Suede, satins, and pale colours are OUT if there is the slightest hint of rain. No rain protector is worth the risk of losing a shoe.
How deep is the carpet?
Dense shag pile = poor gripability. Heel height and width should vary accordingly.
Can you get from A to B? Taxi? Car? Designated driver?
Hitchhiking is out.
Check for cobblestones, grass, grids, and grates. Also do you spy any toddling children? If there are stairs with no banister don’t even attempt it. When going up stairs you should travel on the balls of the feet, when going down, sidestep slowly.
Dress codes are only for people who don’t know what to wear or how to be chic. Remember: you can never be too glamorous or have too many heels. Every girl should have at least ten varieties of heels on hand at all times.
If your date is shorter than you in your highest heels, dump him immediately. Pointless. A pair of Manolos lasts a lifetime, and you shouldn’t compromise style for love.
No kittens allowed
Don’t let anyone, particularly not “him,” persuade you kitten heels are sexy. They equal chubby thighs and thick ankles, if truth be told. They are day shoes, they are practical, and they are a cop-out. Also, they are actually far more uncomfortable and quicker to cause pain to the lower back and arches than a proper pair of heels.

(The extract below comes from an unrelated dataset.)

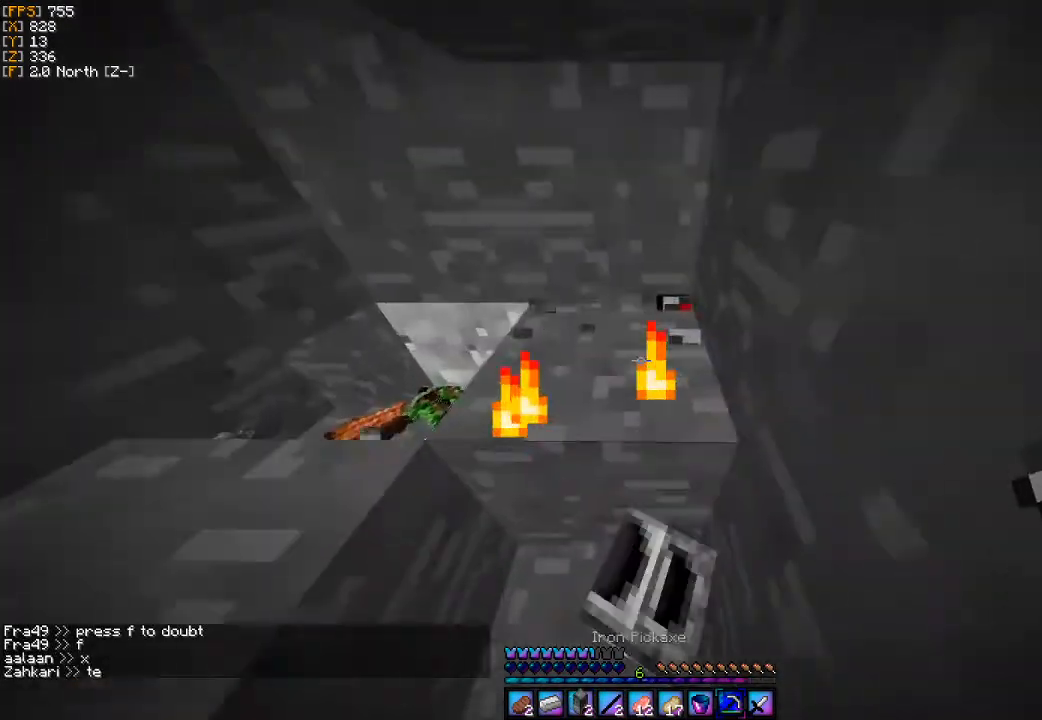
{"keys": ["s"], "mouse": [], "events": []}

Know your realistic time limit
This can affect height and choice of style. Occasion and venue knowledge are essential for heel selection. For example, mules are good for dinner parties, but dancing requires straps of some sort.
Hitting the jackpot
A heel can make or break an outfit. High street becomes designer if dressed with good heels. Dress heels up and down.
Dress to impress
Bondage stilettos and skyscraper spikes are OUT for first meeting of prospective in-laws or vicars.

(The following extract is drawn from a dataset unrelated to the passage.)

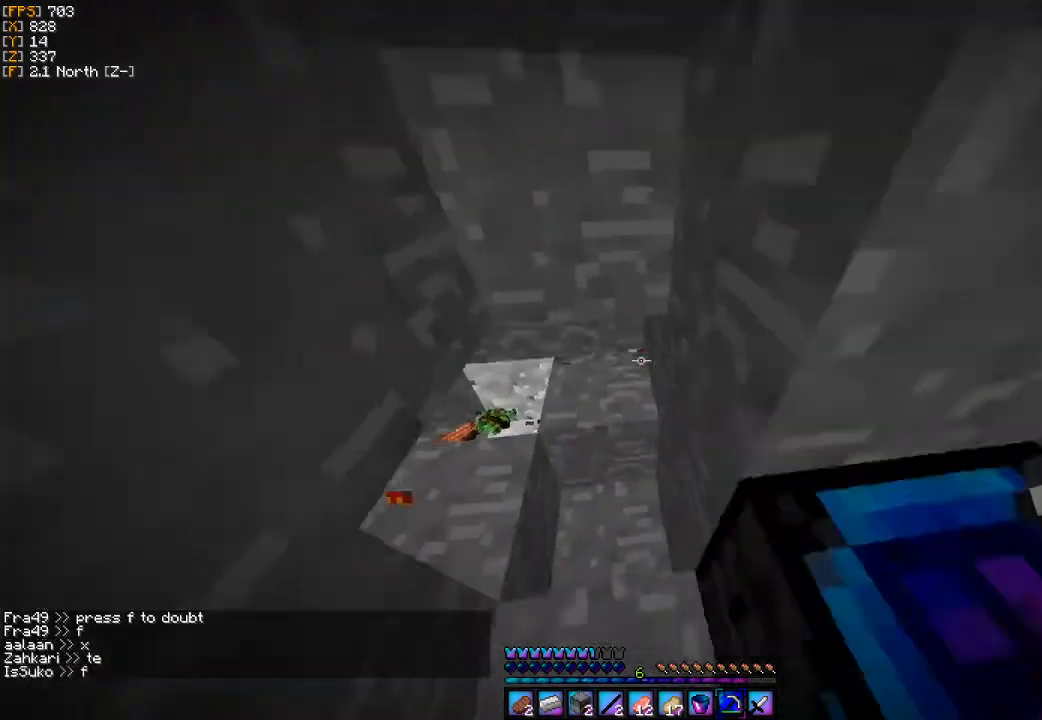
{"keys": ["d"], "mouse": [], "events": [[33, "d", "down"], [200, "d", "up"], [200, "s", "up"], [300, "d", "down"]]}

Always have a taxi number on speed dial
When you look like a star, you don’t have to feel bad about keeping public transportation to a minimum. Let heels justify your cab fetish.
Know your weaknesses
If cobblestone sidewalks are your Achilles’ heel-walk in the road. If eight hours reduces you to tears, call it a day before this point.
Don’t drink and teeter unless you have someone in mind to carry you home
Alcohol and heel coordination is tricky. Bad combination.

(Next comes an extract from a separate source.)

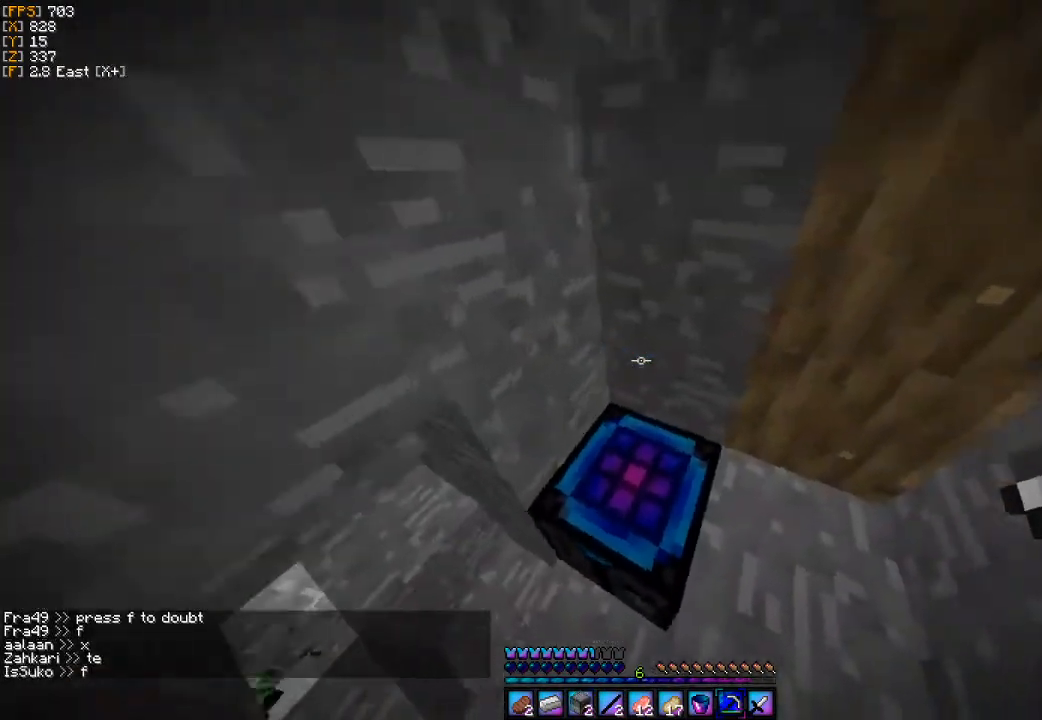
{"keys": [], "mouse": [], "events": [[233, "d", "up"]]}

A heel symbolises status and style
The thinner the heel, the higher the arch, the higher your status and situation. A Manolo Blahnik 10.5 spike heel, say crocodile, is the ultimate symbol of a lady-a vamp not a tramp, and should be approached with extreme caution.
Marilyn Monroe perfected the best wiggle in the business
How? She asked her cobbler to make one heel half an inch lower than the other so she’d always have a very exaggerated rear view. That’s way too much. A more practical approach is to ask your cobbler to shave a few millimetres off one rubber-tip heel, and not the other. A cobbler can add years to the life of your heels, so if you find a good one, tip generously. Leather toecaps and rubber heels are essential regular maintenance.
Care for your shoes
Manolo Blahnik says, “Always have them on shoe trees, and stuffed with tissue so they keep their shape.” You could also keep them safe in their boxes, and identify the contents with Polaroid stuck on the front.
A heel is worth the money
It is plastic surgery, therapy, and a glamour magnet all in one. Money very well spent.
Always give feet a day off
Tired feet may stop functioning altogether, and leave you unable to move. The only people who can stand in heels all day, every day, are mannequins, and they are plastic and have screw-off feet.